En juillet 2016, un an après le référendum, Kies et la chaire parlementaire de l’Uni.lu ont réalisé l’étude Constitulux, afin de comprendre les attentes et les blocages des citoyens. Et, surtout, en vue de mieux préparer le grand référendum sur la constitution qui devait suivre. 80 citoyens, tirés au sort et sélectionnés selon des axes comme « les jeunes » ou « les invisibles », ont discuté durant deux week-ends de la réforme constitutionnelle, « et les participants ont changé d’opinion suite à ces workshops », constata Kies dans sa présentation mercredi. Les citoyens ne demandent qu’à être associés à la prise de décision politique autrement que par des élections tous les cinq ou six ans (plusieurs pétitions électroniques concernent d’ailleurs les référendums). Beaucoup d’internautes se sont offusqués, dans les forums de discussion en-ligne et sur les réseaux sociaux, de l’accord trouvé fin novembre derrière les portes closes du pouvoir, entre les partis de la majorité politique et le CSV, de ne pas faire une grande réforme de la constitution luxembourgeoise.

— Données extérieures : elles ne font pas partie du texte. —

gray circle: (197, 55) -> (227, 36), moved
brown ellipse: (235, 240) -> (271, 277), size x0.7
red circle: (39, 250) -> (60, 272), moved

Deux vitesses Pour Claude Wiseler (CSV), qui participa au débat de conclusion sur les nouveaux modèles de participation citoyenne mercredi, il est certes important d’adapter le système politique à l’époque, mais il souligna aussi que « la démocratie parlementaire doit rester au centre de notre système ». La grande question serait donc de savoir comment les nouveaux mécanismes peuvent renforcer le travail parlementaire, la Chambre devant rester le premier pouvoir, l’organe législatif. Or, à l’heure de l’éphémère et de l’accélération des nouveaux médias, qui doivent créer des clickbaits (pièges à clics sur internet), comment créer de l’adhésion durable à un programme, une idéologie ou des idées politiques ?

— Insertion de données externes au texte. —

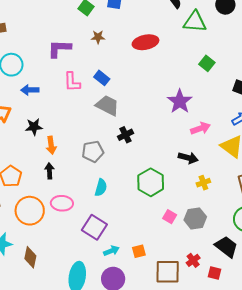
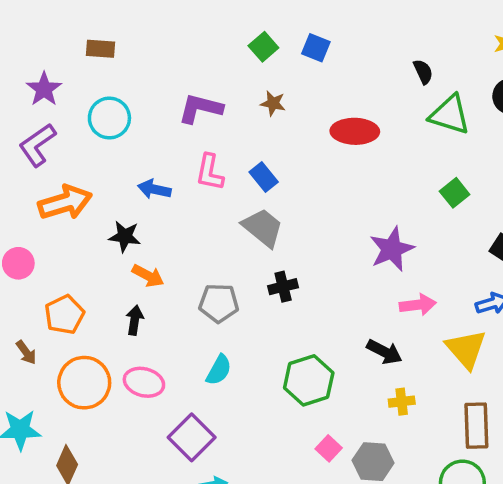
blue arrow: (30, 90) -> (154, 189), moved
orange arrow: (51, 145) -> (148, 276), turned -66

Si les internautes choisissent un mec ou une nana pour un one-night-stand d’un glissement de pouce sur Tinder, lorsqu’on décide d’un prix du public en arts, du « Luxembourgeois de l’année » ou d’un candidat qui passera à la prochaine étape d’une émission de téléréalité via un clic rapide à partir de son fauteuil sur son téléphone portable, comment faire comprendre que les enjeux démocratiques demandent un peu plus de « temps de cerveau disponible » ? Pour Miesen comme pour Kies, la réponse est évidente : il faut prendre au sérieux les requêtes et les soucis des citoyens, non seulement les écouter pour la forme. Et il faut qu’ils voient que leur engagement débouche sur des conséquences politiques réelles.
Dans la conclusion de leur analyse historique des e-pétitions luxembourgeoises, Raphaël Kies et Sven Seidenthal estiment que les probabilités qu’une telle initiative ait un impact réel dépend de trois facteurs : « Au fait qu’elle n’aille pas contre des politiques et des valeurs soutenues par le gouvernement, que le gouvernement soit compétent pour agir et qu’il partage les analyses des pétitionnaires en support de leur demande. » Tout le reste – soutien populaire ou médiatique, coût de réalisation ou thème important – n’apparaît que comme « peu significatif ». Autrement dit : il n’y a que peu de chances que les décideurs se laissent convaincre d’opérer un changement idéologique par de telles initiatives. Désenchantant.